=== Data ===
■ ■ ■ ■ ■

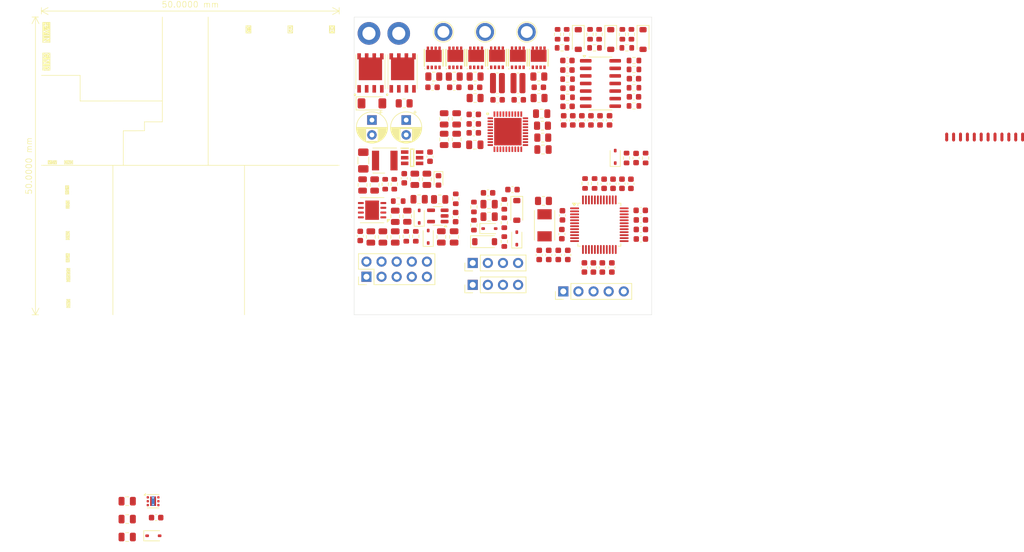
<source format=kicad_pcb>
(kicad_pcb
	(version 20240108)
	(generator "pcbnew")
	(generator_version "8.0")
	(general
		(thickness 1.5508)
		(legacy_teardrops no)
	)
	(paper "A4")
	(layers
		(0 "F.Cu" signal "High Speed")
		(1 "In1.Cu" power "GND 1")
		(2 "In2.Cu" power "POWER")
		(3 "In3.Cu" signal "Low Signal 1")
		(4 "In4.Cu" signal "GND 2")
		(31 "B.Cu" signal "Low Signal 2")
		(32 "B.Adhes" user "B.Adhesive")
		(33 "F.Adhes" user "F.Adhesive")
		(34 "B.Paste" user)
		(35 "F.Paste" user)
		(36 "B.SilkS" user "B.Silkscreen")
		(37 "F.SilkS" user "F.Silkscreen")
		(38 "B.Mask" user)
		(39 "F.Mask" user)
		(40 "Dwgs.User" user "User.Drawings")
		(41 "Cmts.User" user "User.Comments")
		(42 "Eco1.User" user "User.Eco1")
		(43 "Eco2.User" user "User.Eco2")
		(44 "Edge.Cuts" user)
		(45 "Margin" user)
		(46 "B.CrtYd" user "B.Courtyard")
		(47 "F.CrtYd" user "F.Courtyard")
		(48 "B.Fab" user)
		(49 "F.Fab" user)
		(50 "User.1" user)
		(51 "User.2" user)
		(52 "User.3" user)
		(53 "User.4" user)
		(54 "User.5" user)
		(55 "User.6" user)
		(56 "User.7" user)
		(57 "User.8" user)
		(58 "User.9" user)
	)
	(setup
		(stackup
			(layer "F.SilkS"
				(type "Top Silk Screen")
			)
			(layer "F.Paste"
				(type "Top Solder Paste")
			)
			(layer "F.Mask"
				(type "Top Solder Mask")
				(thickness 0.01)
			)
			(layer "F.Cu"
				(type "copper")
				(thickness 0.035)
			)
			(layer "dielectric 1"
				(type "prepreg")
				(thickness 0.1)
				(material "FR4")
				(epsilon_r 4.5)
				(loss_tangent 0.02)
			)
			(layer "In1.Cu"
				(type "copper")
				(thickness 0.0152)
			)
			(layer "dielectric 2"
				(type "core")
				(thickness 0.55)
				(material "FR4")
				(epsilon_r 4.5)
				(loss_tangent 0.02)
			)
			(layer "In2.Cu"
				(type "copper")
				(thickness 0.0152)
			)
			(layer "dielectric 3"
				(type "prepreg")
				(thickness 0.1)
				(material "FR4")
				(epsilon_r 4.5)
				(loss_tangent 0.02)
			)
			(layer "In3.Cu"
				(type "copper")
				(thickness 0.0152)
			)
			(layer "dielectric 4"
				(type "core")
				(thickness 0.55)
				(material "FR4")
				(epsilon_r 4.5)
				(loss_tangent 0.02)
			)
			(layer "In4.Cu"
				(type "copper")
				(thickness 0.0152)
			)
			(layer "dielectric 5"
				(type "prepreg")
				(thickness 0.1)
				(material "FR4")
				(epsilon_r 4.5)
				(loss_tangent 0.02)
			)
			(layer "B.Cu"
				(type "copper")
				(thickness 0.035)
			)
			(layer "B.Mask"
				(type "Bottom Solder Mask")
				(thickness 0.01)
			)
			(layer "B.Paste"
				(type "Bottom Solder Paste")
			)
			(layer "B.SilkS"
				(type "Bottom Silk Screen")
			)
			(copper_finish "None")
			(dielectric_constraints no)
		)
		(pad_to_mask_clearance 0)
		(allow_soldermask_bridges_in_footprints no)
		(pcbplotparams
			(layerselection 0x00010fc_ffffffff)
			(plot_on_all_layers_selection 0x0000000_00000000)
			(disableapertmacros no)
			(usegerberextensions no)
			(usegerberattributes yes)
			(usegerberadvancedattributes yes)
			(creategerberjobfile yes)
			(dashed_line_dash_ratio 12.000000)
			(dashed_line_gap_ratio 3.000000)
			(svgprecision 4)
			(plotframeref no)
			(viasonmask no)
			(mode 1)
			(useauxorigin no)
			(hpglpennumber 1)
			(hpglpenspeed 20)
			(hpglpendiameter 15.000000)
			(pdf_front_fp_property_popups yes)
			(pdf_back_fp_property_popups yes)
			(dxfpolygonmode yes)
			(dxfimperialunits yes)
			(dxfusepcbnewfont yes)
			(psnegative no)
			(psa4output no)
			(plotreference yes)
			(plotvalue yes)
			(plotfptext yes)
			(plotinvisibletext no)
			(sketchpadsonfab no)
			(subtractmaskfromsilk no)
			(outputformat 1)
			(mirror no)
			(drillshape 1)
			(scaleselection 1)
			(outputdirectory "")
		)
	)
	(net 0 "")
	(net 1 "GND")
	(net 2 "+VIN")
	(net 3 "+5V")
	(net 4 "+3V3")
	(net 5 "/A")
	(net 6 "Net-(C30-Pad1)")
	(net 7 "Net-(C15-Pad1)")
	(net 8 "Net-(C31-Pad1)")
	(net 9 "/B")
	(net 10 "Net-(Q4-S_1)")
	(net 11 "/MCU/VIN_VOLTAGE")
	(net 12 "/C")
	(net 13 "/Gate Driver/DVDD")
	(net 14 "/Gate Driver/VCP")
	(net 15 "/Gate Driver/VM")
	(net 16 "/Gate Driver/CPL")
	(net 17 "/Gate Driver/CPH")
	(net 18 "/BEMF Input/PHASE-A")
	(net 19 "/BEMF Input/PHASE-B")
	(net 20 "Net-(Q6-S_1)")
	(net 21 "unconnected-(IC3-SNC-Pad20)")
	(net 22 "/BEMF Input/BEMF_VREF")
	(net 23 "/MCU/OSC_IN")
	(net 24 "unconnected-(IC3-SPC-Pad19)")
	(net 25 "/BEMF Input/PHASE-C")
	(net 26 "/MCU/OSC_OUT")
	(net 27 "+5V_BEC")
	(net 28 "/BEMF Input/BEMF_A")
	(net 29 "/BEMF Input/BEMF_B")
	(net 30 "/BEMF Input/BEMF_C")
	(net 31 "/Gate Driver/SHA")
	(net 32 "/Gate Driver/INLB")
	(net 33 "/Gate Driver/SPB")
	(net 34 "/Gate Driver/INHB")
	(net 35 "/Gate Driver/SHB")
	(net 36 "/Gate Driver/SNB")
	(net 37 "/Gate Driver/SOA")
	(net 38 "/Gate Driver/MISO")
	(net 39 "/Gate Driver/SCK")
	(net 40 "/Gate Driver/GLB")
	(net 41 "/Gate Driver/ENABLE")
	(net 42 "/Gate Driver/INHA")
	(net 43 "/Gate Driver/GHC")
	(net 44 "/Gate Driver/CS")
	(net 45 "/Gate Driver/MOSI")
	(net 46 "/Gate Driver/GHA")
	(net 47 "/Gate Driver/SNA")
	(net 48 "/Gate Driver/INLC")
	(net 49 "/Gate Driver/INHC")
	(net 50 "/Gate Driver/CAL")
	(net 51 "/Gate Driver/nFAULT")
	(net 52 "/Gate Driver/GLA")
	(net 53 "/Gate Driver/SPA")
	(net 54 "/Gate Driver/INLA")
	(net 55 "/Gate Driver/SOC")
	(net 56 "/Gate Driver/GLC")
	(net 57 "/Gate Driver/GHB")
	(net 58 "/Gate Driver/SHC")
	(net 59 "/Gate Driver/SOB")
	(net 60 "/MCU/VDD2")
	(net 61 "/MCU/VDD1")
	(net 62 "/MCU/VDDA")
	(net 63 "/MCU/VDD3")
	(net 64 "+6V")
	(net 65 "Net-(IC2-CB)")
	(net 66 "Net-(IC2-SW)")
	(net 67 "Net-(IC1-OUT_1)")
	(net 68 "Net-(IC1-ADJ{slash}SENSE)")
	(net 69 "Net-(C29-Pad1)")
	(net 70 "Net-(U3A-+)")
	(net 71 "Net-(U3B-+)")
	(net 72 "Net-(U3C-+)")
	(net 73 "Net-(D3-A)")
	(net 74 "Net-(IC1-PG)")
	(net 75 "Net-(IC2-FB)")
	(net 76 "Net-(U3D-+)")
	(net 77 "Net-(U4-NRST)")
	(net 78 "Net-(U4-BOOT0)")
	(net 79 "/Input/POT_THROTTLE")
	(net 80 "/Input/SERVO_INPUT")
	(net 81 "unconnected-(U4-PA15-Pad38)")
	(net 82 "unconnected-(U4-PB5-Pad41)")
	(net 83 "unconnected-(U4-PB9-Pad46)")
	(net 84 "unconnected-(U4-PC15-Pad4)")
	(net 85 "unconnected-(U4-VBAT-Pad1)")
	(net 86 "Net-(D1-A)")
	(net 87 "unconnected-(U4-PB3-Pad39)")
	(net 88 "/Power/GATE")
	(net 89 "unconnected-(U4-PB10-Pad21)")
	(net 90 "unconnected-(U4-PC13-Pad2)")
	(net 91 "unconnected-(U4-PA3-Pad13)")
	(net 92 "unconnected-(U4-PC14-Pad3)")
	(net 93 "unconnected-(U4-PB12-Pad25)")
	(net 94 "Net-(D11-A)")
	(net 95 "PWR_IN")
	(net 96 "unconnected-(U4-PB4-Pad40)")
	(net 97 "unconnected-(J7-Pin_2-Pad2)")
	(net 98 "/MCU/SWCLK")
	(net 99 "/MCU/SWDIO")
	(net 100 "Net-(D12-A2)")
	(net 101 "Net-(D13-A2)")
	(net 102 "Net-(R26-Pad2)")
	(net 103 "Net-(R37-Pad1)")
	(net 104 "unconnected-(U1-NC-Pad4)")
	(net 105 "Net-(C26-Pad1)")
	(net 106 "Net-(C27-Pad1)")
	(net 107 "Net-(C28-Pad1)")
	(net 108 "unconnected-(J8-Pin_3-Pad3)")
	(net 109 "unconnected-(J9-Pin_3-Pad3)")
	(footprint "Resistor_SMD:R_0603_1608Metric" (layer "F.Cu") (at 118.3 25.175 180))
	(footprint "NetTie:NetTie-2_SMD_Pad0.5mm" (layer "F.Cu") (at 177.81136 40.15 90))
	(footprint "My_Footprint_Lib:MLPAK33" (layer "F.Cu") (at 100 26.84))
	(footprint "Resistor_SMD:R_0805_2012Metric" (layer "F.Cu") (at 103.525 30 180))
	(footprint "Capacitor_SMD:C_0603_1608Metric" (layer "F.Cu") (at 92.825 31.8))
	(footprint "Capacitor_SMD:C_0805_2012Metric" (layer "F.Cu") (at 87.625 37.1 -90))
	(footprint "Capacitor_SMD:C_0603_1608Metric" (layer "F.Cu") (at 114.1875 62.055 -90))
	(footprint "Capacitor_SMD:C_0603_1608Metric" (layer "F.Cu") (at 110.75 37.35 -90))
	(footprint "Capacitor_SMD:C_0603_1608Metric" (layer "F.Cu") (at 92.6 37.95 180))
	(footprint "Resistor_SMD:R_0603_1608Metric" (layer "F.Cu") (at 89.575 50.525 -90))
	(footprint "Capacitor_SMD:C_0805_2012Metric" (layer "F.Cu") (at 87.625 40.55 -90))
	(footprint "Capacitor_SMD:C_0603_1608Metric" (layer "F.Cu") (at 105.1875 59.95 -90))
	(footprint "Capacitor_SMD:C_0603_1608Metric" (layer "F.Cu") (at 108.3875 59.95 -90))
	(footprint "Capacitor_SMD:C_0805_2012Metric" (layer "F.Cu") (at 86.875 50.625))
	(footprint "Inductor_SMD_Wurth:L_Wurth_WE-LQSH-4020" (layer "F.Cu") (at 77.65 44.1 180))
	(footprint "Package_TO_SOT_SMD:SOT-23-5" (layer "F.Cu") (at 86.5625 53.4 180))
	(footprint "Connector_PinHeader_2.54mm:PinHeader_1x05_P2.54mm_Vertical" (layer "F.Cu") (at 107.635 66.075 90))
	(footprint "Diode_SMD:D_SOD-123" (layer "F.Cu") (at 99.825 52.475 -90))
	(footprint "TestPoint:TestPoint_Plated_Hole_D2.0mm" (layer "F.Cu") (at 101.5 22.515 90))
	(footprint "Capacitor_SMD:C_0603_1608Metric" (layer "F.Cu") (at 115.4 37.35 -90))
	(footprint "My_Footprint_Lib:MLPAK33" (layer "F.Cu") (at 103.5 26.84))
	(footprint "My_Footprint_Lib:PowerPAK-SO-8-4" (layer "F.Cu") (at 75.25 29.25 90))
	(footprint "Diode_SMD:D_MiniMELF" (layer "F.Cu") (at 75.5 34.5))
	(footprint "Resistor_SMD:R_0603_1608Metric" (layer "F.Cu") (at 119.5 27.3))
	(footprint "Capacitor_SMD:C_0603_1608Metric" (layer "F.Cu") (at 108.325 28.9 180))
	(footprint "Capacitor_SMD:C_0603_1608Metric" (layer "F.Cu") (at 99.1 48.975))
	(footprint "NetTie:NetTie-2_SMD_Pad0.5mm" (layer "F.Cu") (at 184.76591 40.15 90))
	(footprint "Resistor_SMD:R_0603_1608Metric" (layer "F.Cu") (at 117.55 22.9 -90))
	(footprint "Capacitor_SMD:C_0603_1608Metric" (layer "F.Cu") (at 85.675 31.8))
	(footprint "Capacitor_SMD:C_0603_1608Metric" (layer "F.Cu") (at 89.325 31.8 180))
	(footprint "Capacitor_SMD:C_0805_2012Metric" (layer "F.Cu") (at 83.425 50.6 180))
	(footprint "Resistor_SMD:R_0603_1608Metric" (layer "F.Cu") (at 79.25 48.075 -90))
	(footprint "Resistor_SMD:R_0603_1608Metric" (layer "F.Cu") (at 108.35 33.475))
	(footprint "Resistor_SMD:R_0603_1608Metric" (layer "F.Cu") (at 79.9125 50.91))
	(footprint "Resistor_SMD:R_0603_1608Metric" (layer "F.Cu") (at 82.8625 56.8225 90))
	(footprint "Package_SON:WSON-6-1EP_2x2mm_P0.65mm_EP1x1.6mm_ThermalVias" (layer "F.Cu") (at 38.7475 101.3075))
	(footprint "LED_SMD:LED_0603_1608Metric" (layer "F.Cu") (at 86.675 47.4375 -90))
	(footprint "Resistor_SMD:R_0805_2012Metric" (layer "F.Cu") (at 92.825 33.6 180))
	(footprint "Capacitor_SMD:C_0603_1608Metric"
		(layer "F.Cu")
		(uuid "3e370b08-e64b-4559-bb78-c632081f1158")
		(at 118.9875 48.005 90)
		(descr "Capacitor SMD 0603 (1608 Metric), square (rectangular) end terminal, IPC_7351 nominal, (Body size source: IPC-SM-782 page 76, https://www.pcb-3d.com/wordpress/wp-content/uploads/ipc-sm-782a_amendment_1_and_2.pdf), generated wi
... [721354 chars truncated]
</source>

■ ■ ■ ■ ■

=== What to do ===
Filter the data for the string "NetTie" and copy every line that has it.

=== Solution for this exercise ===
	(footprint "NetTie:NetTie-2_SMD_Pad0.5mm" (layer "F.Cu") (at 177.81136 40.15 90))
	(footprint "NetTie:NetTie-2_SMD_Pad0.5mm" (layer "F.Cu") (at 184.76591 40.15 90))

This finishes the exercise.